## PROBLEM
Turn the data below into a Markdown table with the columns "Row" and "Line", giving each line a row number and leaving out blank lines. Begin at the line that contains "TL;DR: 本文开发了KKT - Hardnet" and stop after the line that contains "approaches is incorporating".

## INPUT MATERIAL
■ ■ ■ ■ ■
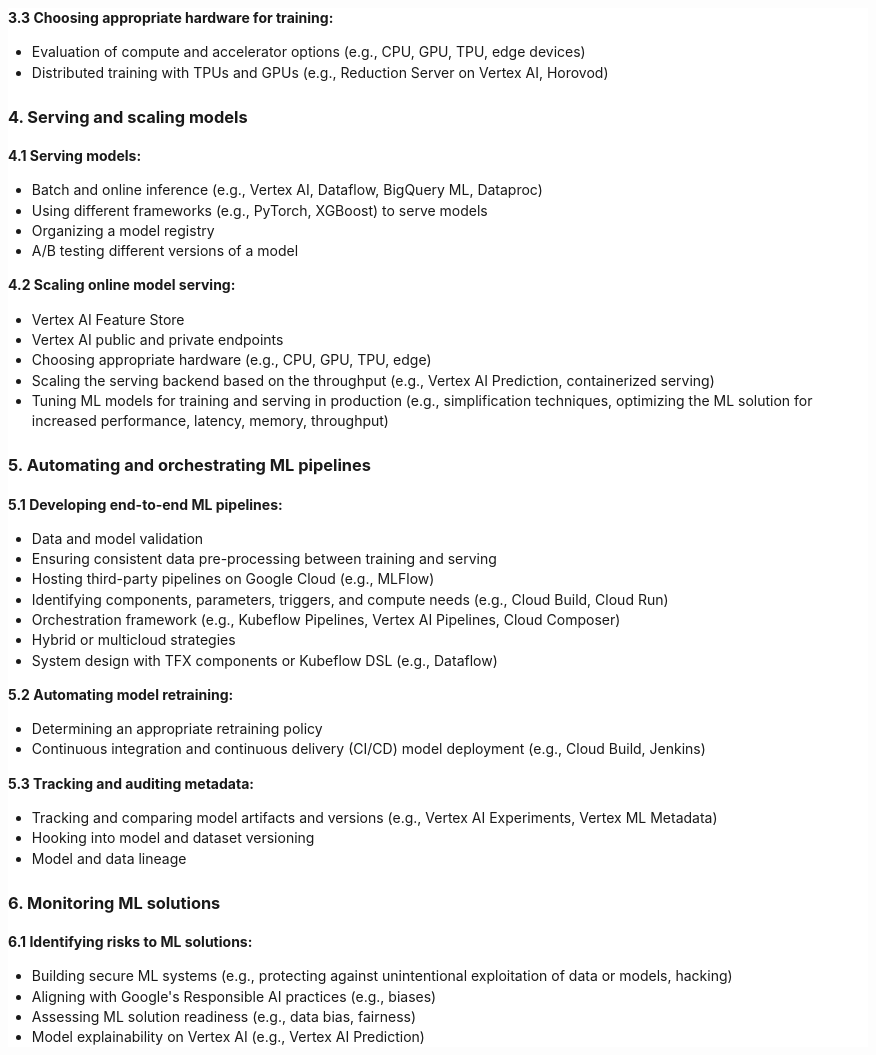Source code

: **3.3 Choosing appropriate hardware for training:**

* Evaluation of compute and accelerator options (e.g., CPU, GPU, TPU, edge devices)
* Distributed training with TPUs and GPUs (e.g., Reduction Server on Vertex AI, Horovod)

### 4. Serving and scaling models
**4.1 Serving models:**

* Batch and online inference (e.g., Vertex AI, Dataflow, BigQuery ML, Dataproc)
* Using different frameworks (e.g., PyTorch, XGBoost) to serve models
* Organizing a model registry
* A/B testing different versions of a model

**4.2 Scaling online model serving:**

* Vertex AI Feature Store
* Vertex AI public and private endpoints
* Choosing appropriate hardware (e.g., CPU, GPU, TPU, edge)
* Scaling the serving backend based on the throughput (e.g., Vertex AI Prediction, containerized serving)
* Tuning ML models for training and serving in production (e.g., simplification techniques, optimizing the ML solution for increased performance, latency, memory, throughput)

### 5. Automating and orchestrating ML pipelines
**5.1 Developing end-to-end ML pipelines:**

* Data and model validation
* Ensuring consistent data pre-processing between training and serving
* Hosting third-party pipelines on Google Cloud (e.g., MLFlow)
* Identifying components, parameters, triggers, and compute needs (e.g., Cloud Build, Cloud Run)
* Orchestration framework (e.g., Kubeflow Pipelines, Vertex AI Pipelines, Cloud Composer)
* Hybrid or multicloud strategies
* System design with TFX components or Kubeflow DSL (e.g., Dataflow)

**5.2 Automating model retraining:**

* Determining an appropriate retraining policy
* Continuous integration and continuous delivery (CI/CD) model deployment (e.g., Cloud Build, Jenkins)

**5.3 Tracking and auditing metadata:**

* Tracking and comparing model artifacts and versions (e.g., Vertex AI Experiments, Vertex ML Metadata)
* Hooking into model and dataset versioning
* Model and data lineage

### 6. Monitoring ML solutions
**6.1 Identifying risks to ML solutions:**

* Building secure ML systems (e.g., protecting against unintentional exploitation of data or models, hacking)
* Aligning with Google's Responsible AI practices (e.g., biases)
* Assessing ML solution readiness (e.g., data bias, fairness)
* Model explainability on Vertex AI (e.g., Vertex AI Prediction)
■ ■ ■ ■ ■
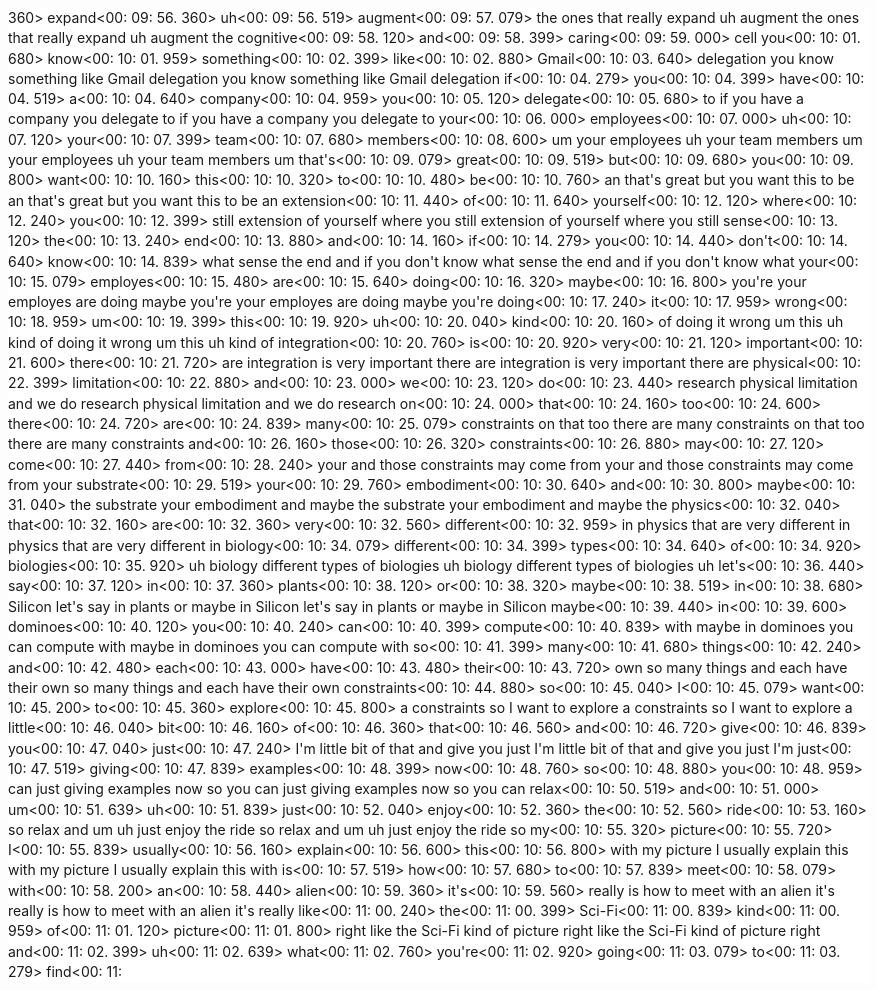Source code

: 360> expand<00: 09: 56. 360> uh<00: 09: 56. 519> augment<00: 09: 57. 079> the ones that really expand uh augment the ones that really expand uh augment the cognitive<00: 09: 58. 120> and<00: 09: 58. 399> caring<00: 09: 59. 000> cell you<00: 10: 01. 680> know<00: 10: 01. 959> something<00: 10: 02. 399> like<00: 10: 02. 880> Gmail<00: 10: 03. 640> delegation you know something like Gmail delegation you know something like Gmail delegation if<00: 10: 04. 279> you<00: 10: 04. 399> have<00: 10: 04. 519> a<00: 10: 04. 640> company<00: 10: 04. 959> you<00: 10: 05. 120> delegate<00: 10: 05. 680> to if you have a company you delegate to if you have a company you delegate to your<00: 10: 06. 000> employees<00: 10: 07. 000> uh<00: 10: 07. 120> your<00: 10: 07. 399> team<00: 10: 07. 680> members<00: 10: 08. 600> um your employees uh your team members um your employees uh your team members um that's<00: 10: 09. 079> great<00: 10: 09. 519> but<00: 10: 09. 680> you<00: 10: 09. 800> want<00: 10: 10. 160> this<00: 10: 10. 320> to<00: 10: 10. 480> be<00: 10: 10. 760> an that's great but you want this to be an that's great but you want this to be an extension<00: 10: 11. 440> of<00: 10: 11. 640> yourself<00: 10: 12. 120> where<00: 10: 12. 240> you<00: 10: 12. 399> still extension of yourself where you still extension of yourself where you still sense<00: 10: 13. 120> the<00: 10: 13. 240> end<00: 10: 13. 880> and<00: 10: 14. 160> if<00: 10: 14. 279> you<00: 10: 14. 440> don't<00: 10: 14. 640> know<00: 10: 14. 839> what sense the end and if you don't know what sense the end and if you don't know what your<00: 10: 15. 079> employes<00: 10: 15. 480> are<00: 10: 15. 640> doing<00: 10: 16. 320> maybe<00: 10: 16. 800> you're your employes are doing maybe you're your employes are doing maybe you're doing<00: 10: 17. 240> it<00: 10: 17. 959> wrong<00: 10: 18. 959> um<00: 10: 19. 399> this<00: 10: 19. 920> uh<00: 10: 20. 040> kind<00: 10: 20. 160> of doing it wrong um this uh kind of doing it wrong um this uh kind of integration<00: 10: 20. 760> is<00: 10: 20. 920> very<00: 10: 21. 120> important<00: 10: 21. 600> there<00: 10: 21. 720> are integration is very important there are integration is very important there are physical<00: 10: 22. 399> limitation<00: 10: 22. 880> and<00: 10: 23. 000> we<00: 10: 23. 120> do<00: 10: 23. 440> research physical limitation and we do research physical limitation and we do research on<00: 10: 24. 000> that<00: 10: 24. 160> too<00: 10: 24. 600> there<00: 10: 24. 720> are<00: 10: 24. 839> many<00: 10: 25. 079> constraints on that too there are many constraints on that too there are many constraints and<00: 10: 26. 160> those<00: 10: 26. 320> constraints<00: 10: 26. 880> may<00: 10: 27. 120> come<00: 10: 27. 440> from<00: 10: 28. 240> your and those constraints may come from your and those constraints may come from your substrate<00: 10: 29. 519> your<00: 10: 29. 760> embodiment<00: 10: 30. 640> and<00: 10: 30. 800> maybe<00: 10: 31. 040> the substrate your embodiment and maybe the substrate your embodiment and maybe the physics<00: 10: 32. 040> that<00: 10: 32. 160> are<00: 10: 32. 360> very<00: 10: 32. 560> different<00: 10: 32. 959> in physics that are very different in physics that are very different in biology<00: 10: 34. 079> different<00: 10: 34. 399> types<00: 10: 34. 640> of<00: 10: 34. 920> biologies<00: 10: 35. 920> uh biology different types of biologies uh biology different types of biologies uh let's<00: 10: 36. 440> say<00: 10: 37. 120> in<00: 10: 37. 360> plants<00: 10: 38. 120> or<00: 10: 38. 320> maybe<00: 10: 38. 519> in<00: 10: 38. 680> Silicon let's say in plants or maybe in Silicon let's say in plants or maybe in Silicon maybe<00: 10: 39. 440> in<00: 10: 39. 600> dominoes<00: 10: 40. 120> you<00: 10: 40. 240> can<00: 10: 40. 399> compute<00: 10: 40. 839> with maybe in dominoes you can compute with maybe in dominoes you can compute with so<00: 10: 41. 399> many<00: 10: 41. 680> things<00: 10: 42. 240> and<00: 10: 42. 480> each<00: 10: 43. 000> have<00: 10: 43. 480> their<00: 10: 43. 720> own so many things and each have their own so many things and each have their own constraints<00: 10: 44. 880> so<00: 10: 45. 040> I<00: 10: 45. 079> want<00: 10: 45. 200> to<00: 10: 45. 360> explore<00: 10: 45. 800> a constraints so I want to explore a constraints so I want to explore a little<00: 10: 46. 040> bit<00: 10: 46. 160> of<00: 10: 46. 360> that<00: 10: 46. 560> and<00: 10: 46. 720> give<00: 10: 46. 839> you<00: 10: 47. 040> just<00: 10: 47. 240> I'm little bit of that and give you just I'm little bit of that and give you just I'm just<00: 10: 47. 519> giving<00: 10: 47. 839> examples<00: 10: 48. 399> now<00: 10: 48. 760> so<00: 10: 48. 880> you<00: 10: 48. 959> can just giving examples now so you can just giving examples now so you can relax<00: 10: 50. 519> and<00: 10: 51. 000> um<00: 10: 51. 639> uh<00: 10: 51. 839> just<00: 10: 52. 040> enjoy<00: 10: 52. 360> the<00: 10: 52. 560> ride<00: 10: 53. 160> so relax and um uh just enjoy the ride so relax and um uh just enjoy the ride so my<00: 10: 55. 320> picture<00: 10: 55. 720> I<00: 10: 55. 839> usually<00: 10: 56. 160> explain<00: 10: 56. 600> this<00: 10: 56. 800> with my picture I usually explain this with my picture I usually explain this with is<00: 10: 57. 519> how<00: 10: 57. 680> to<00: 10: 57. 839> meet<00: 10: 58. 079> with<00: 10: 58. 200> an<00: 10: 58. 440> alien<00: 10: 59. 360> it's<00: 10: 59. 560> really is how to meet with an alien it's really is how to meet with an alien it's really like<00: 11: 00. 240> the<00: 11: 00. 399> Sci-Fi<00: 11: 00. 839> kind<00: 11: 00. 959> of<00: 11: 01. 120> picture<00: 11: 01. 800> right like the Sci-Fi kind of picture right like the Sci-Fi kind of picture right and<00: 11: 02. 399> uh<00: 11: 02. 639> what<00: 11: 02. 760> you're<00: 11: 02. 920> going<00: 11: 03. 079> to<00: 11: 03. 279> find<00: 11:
■ ■ ■ ■ ■
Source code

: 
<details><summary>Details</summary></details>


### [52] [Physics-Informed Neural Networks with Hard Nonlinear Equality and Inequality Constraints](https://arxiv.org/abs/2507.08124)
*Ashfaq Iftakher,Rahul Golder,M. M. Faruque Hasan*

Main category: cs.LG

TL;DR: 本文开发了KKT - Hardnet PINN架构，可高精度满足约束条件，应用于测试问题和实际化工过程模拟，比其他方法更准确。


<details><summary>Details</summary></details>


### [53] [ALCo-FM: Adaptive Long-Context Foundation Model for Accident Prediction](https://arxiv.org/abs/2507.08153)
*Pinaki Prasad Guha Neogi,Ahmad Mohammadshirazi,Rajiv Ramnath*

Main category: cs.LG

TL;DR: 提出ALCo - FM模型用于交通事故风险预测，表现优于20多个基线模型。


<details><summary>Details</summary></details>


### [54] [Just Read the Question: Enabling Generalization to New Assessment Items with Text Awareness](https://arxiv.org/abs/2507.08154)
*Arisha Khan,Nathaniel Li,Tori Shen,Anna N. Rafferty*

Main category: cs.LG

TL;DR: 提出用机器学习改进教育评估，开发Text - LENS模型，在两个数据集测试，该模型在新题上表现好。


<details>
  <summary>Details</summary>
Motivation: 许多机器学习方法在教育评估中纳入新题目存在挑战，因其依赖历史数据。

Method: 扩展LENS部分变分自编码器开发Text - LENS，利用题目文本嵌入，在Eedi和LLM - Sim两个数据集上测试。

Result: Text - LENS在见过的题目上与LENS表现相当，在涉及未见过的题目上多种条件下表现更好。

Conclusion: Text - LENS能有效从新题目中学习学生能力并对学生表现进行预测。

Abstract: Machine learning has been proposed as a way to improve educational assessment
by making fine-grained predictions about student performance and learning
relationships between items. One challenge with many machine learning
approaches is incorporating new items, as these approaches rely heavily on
■ ■ ■ ■ ■
## RESPONSE TO THE TASK
| Row | Line |
|---|---|
| 1 | TL;DR: 本文开发了KKT - Hardnet PINN架构，可高精度满足约束条件，应用于测试问题和实际化工过程模拟，比其他方法更准确。 |
| 2 | <details><summary>Details</summary></details> |
| 3 | ### [53] [ALCo-FM: Adaptive Long-Context Foundation Model for Accident Prediction](https://arxiv.org/abs/2507.08153) |
| 4 | *Pinaki Prasad Guha Neogi,Ahmad Mohammadshirazi,Rajiv Ramnath* |
| 5 | Main category: cs.LG |
| 6 | TL;DR: 提出ALCo - FM模型用于交通事故风险预测，表现优于20多个基线模型。 |
| 7 | <details><summary>Details</summary></details> |
| 8 | ### [54] [Just Read the Question: Enabling Generalization to New Assessment Items with Text Awareness](https://arxiv.org/abs/2507.08154) |
| 9 | *Arisha Khan,Nathaniel Li,Tori Shen,Anna N. Rafferty* |
| 10 | Main category: cs.LG |
| 11 | TL;DR: 提出用机器学习改进教育评估，开发Text - LENS模型，在两个数据集测试，该模型在新题上表现好。 |
| 12 | <details> |
| 13 |   <summary>Details</summary> |
| 14 | Motivation: 许多机器学习方法在教育评估中纳入新题目存在挑战，因其依赖历史数据。 |
| 15 | Method: 扩展LENS部分变分自编码器开发Text - LENS，利用题目文本嵌入，在Eedi和LLM - Sim两个数据集上测试。 |
| 16 | Result: Text - LENS在见过的题目上与LENS表现相当，在涉及未见过的题目上多种条件下表现更好。 |
| 17 | Conclusion: Text - LENS能有效从新题目中学习学生能力并对学生表现进行预测。 |
| 18 | Abstract: Machine learning has been proposed as a way to improve educational assessment |
| 19 | by making fine-grained predictions about student performance and learning |
| 20 | relationships between items. One challenge with many machine learning |
| 21 | approaches is incorporating new items, as these approaches rely heavily on |